The other day I ran across a page I had torn from an old AARP News Bulletin. It was about fixtures of every day life that have vanished, are vanishing and will vanish.
Remember when neither rain nor snow would keep the mailman away? Today they are called letter carriers, the mail they carry is called snail mail and they are an endangered species.
Remember the rotary phone? As these 20th century icons gather dust, people are dropping their land-line plans and opting for cell only. Eventually folks will be talking on mini-computers the size of cell phones, and basic telephones will become memories.
Before I’ve even learned to use some of them, it is goodbye CDs, DVDs, Blu-Rays, thumb drives, video game discs and their players. Electronic entertainment will be bought and played directly from the internet.
Analog clocks and their mini forms, the wrist watch, will become retro novelties as they are replaced by cell phones synched perfectly to satellites. Springing forward and falling back will be automatically done for us.
Here’s one for you: toilet-seat bidets will wash and dry at the touch of a button, eliminating toilet paper. A far cry from my childhood days on the farm with outdoor toilets served by Sears Roebuck and Montgomery Ward catalogs.
Speaking of saving paper, gone will be glove box road maps. No need for these when map apps offer directions, traffic info, drive-time estimates and an arrow pointing to the nearest whatever.
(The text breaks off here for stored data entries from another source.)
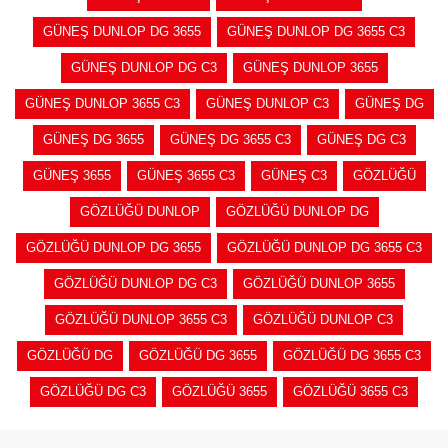
GÜNEŞ DUNLOP DG 3655
GÜNEŞ DUNLOP DG 3655 C3
GÜNEŞ DUNLOP DG C3
GÜNEŞ DUNLOP 3655
GÜNEŞ DUNLOP 3655 C3
GÜNEŞ DUNLOP C3
GÜNEŞ DG
GÜNEŞ DG 3655
GÜNEŞ DG 3655 C3
GÜNEŞ DG C3
GÜNEŞ 3655
GÜNEŞ 3655 C3
GÜNEŞ C3
GÖZLÜĞÜ
GÖZLÜĞÜ DUNLOP
GÖZLÜĞÜ DUNLOP DG
GÖZLÜĞÜ DUNLOP DG 3655
GÖZLÜĞÜ DUNLOP DG 3655 C3
GÖZLÜĞÜ DUNLOP DG C3
GÖZLÜĞÜ DUNLOP 3655
GÖZLÜĞÜ DUNLOP 3655 C3
GÖZLÜĞÜ DUNLOP C3
GÖZLÜĞÜ DG
GÖZLÜĞÜ DG 3655
GÖZLÜĞÜ DG 3655 C3
GÖZLÜĞÜ DG C3
GÖZLÜĞÜ 3655
GÖZLÜĞÜ 3655 C3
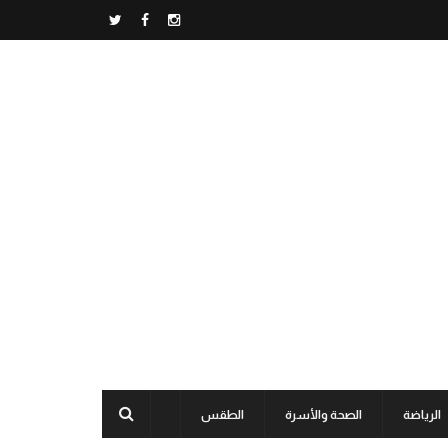
الرياضة
الصحة والأسرة
الطقس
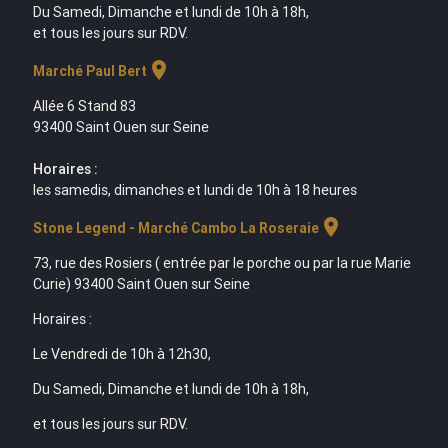
Du Samedi, Dimanche et lundi de 10h à 18h,
et tous les jours sur RDV.
location_on
Marché Paul Bert
Allée 6 Stand 83
93400 Saint Ouen sur Seine
Horaires :
les samedis, dimanches et lundi de 10h à 18 heures
location_on
Stone Legend - Marché Cambo La Roseraie
73, rue des Rosiers ( entrée par le porche ou par la rue Marie
Curie) 93400 Saint Ouen sur Seine
Horaires :
Le Vendredi de 10h à 12h30,
Du Samedi, Dimanche et lundi de 10h à 18h,
et tous les jours sur RDV.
Along that map line is a somewhat scary thought. Robots or self-driving cars are on the near horizon. Gasoline pumps, too, will become a thing of the past. When your car drives itself to a service station, it will be to plug in for a battery recharge or to fill up with hydrogen.
Not so technical or futuristic but, as a former teacher, one of my pet peeves is the disappearance of cursive writing. Some states have already officially dropped handwriting as an educational requirement, with many more currently considering doing the same. One day extra instruction may be required for students who wish to read historical documents in their original drafts.
Also on their list of going, going, almost gone are answering machines, tube televisions, phone books, bank deposit slips, printed encyclopedias, film, and incandescent light bulbs.
What can I say? I guess just Happy New Year!